Text segment ::
○ ○ ○ ○ ○
I'm not sure what this kind of perspective means to my life as an internist. Internists are supposed (especially by surgeons) to be the hand holding type, remaining emotionally connected with patients always. Perhaps I am that on some level, but I think this is why cardiology, and especially interventional cardiology, appeals to me. It will allow me to apply my internist's mind to an emergent situation like that faced in surgery. And if I go that route with my career, I will need that perspective on caring.
Until last week.
I had the unique opportunity, late one night after dropping a friend off at her apartment, to be the third person on the scene of a rather horrific motorcycle accident. When I pulled over and ran up to the site, I did have a vague idea that "I might do something good here," but it was shattered when I saw the one victim. Even though I'm not a surgeon, it didn't take medical training to realize there was nothing I could do for the dead man, who had hit a retaining wall while traveling maybe 100 miles an hour. (He had passed me moments before, and my last uncharitable thought as he sped over the hill was "he's going to get himself killed driving like that.")
○ ○ ○ ○ ○
Supplied information ::
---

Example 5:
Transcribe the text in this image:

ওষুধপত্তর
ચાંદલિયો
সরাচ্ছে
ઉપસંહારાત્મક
○ ○ ○ ○ ○
Parts of the exercise ::
1/ In the passage about the motorcycle accident, list each medical specialty or kind of specialist named, treating singular and plural forms as one.
2/ Translate this sentence from the passage about the motorcycle accident into Spanish: "It will allow me to apply my internist's mind to an emergent situation like that faced in surgery."
3/ According to the passage about the motorcycle accident, about how fast was the victim traveling when he hit the retaining wall?
Answer from the passage about the motorcycle accident alone.

Responses per task ::
1/ internist, surgeon, cardiology, interventional cardiology, surgery

2/ Me permitirá aplicar mi mente de internista a una situación de emergencia como la que se enfrenta en cirugía.

3/ Maybe 100 miles an hour.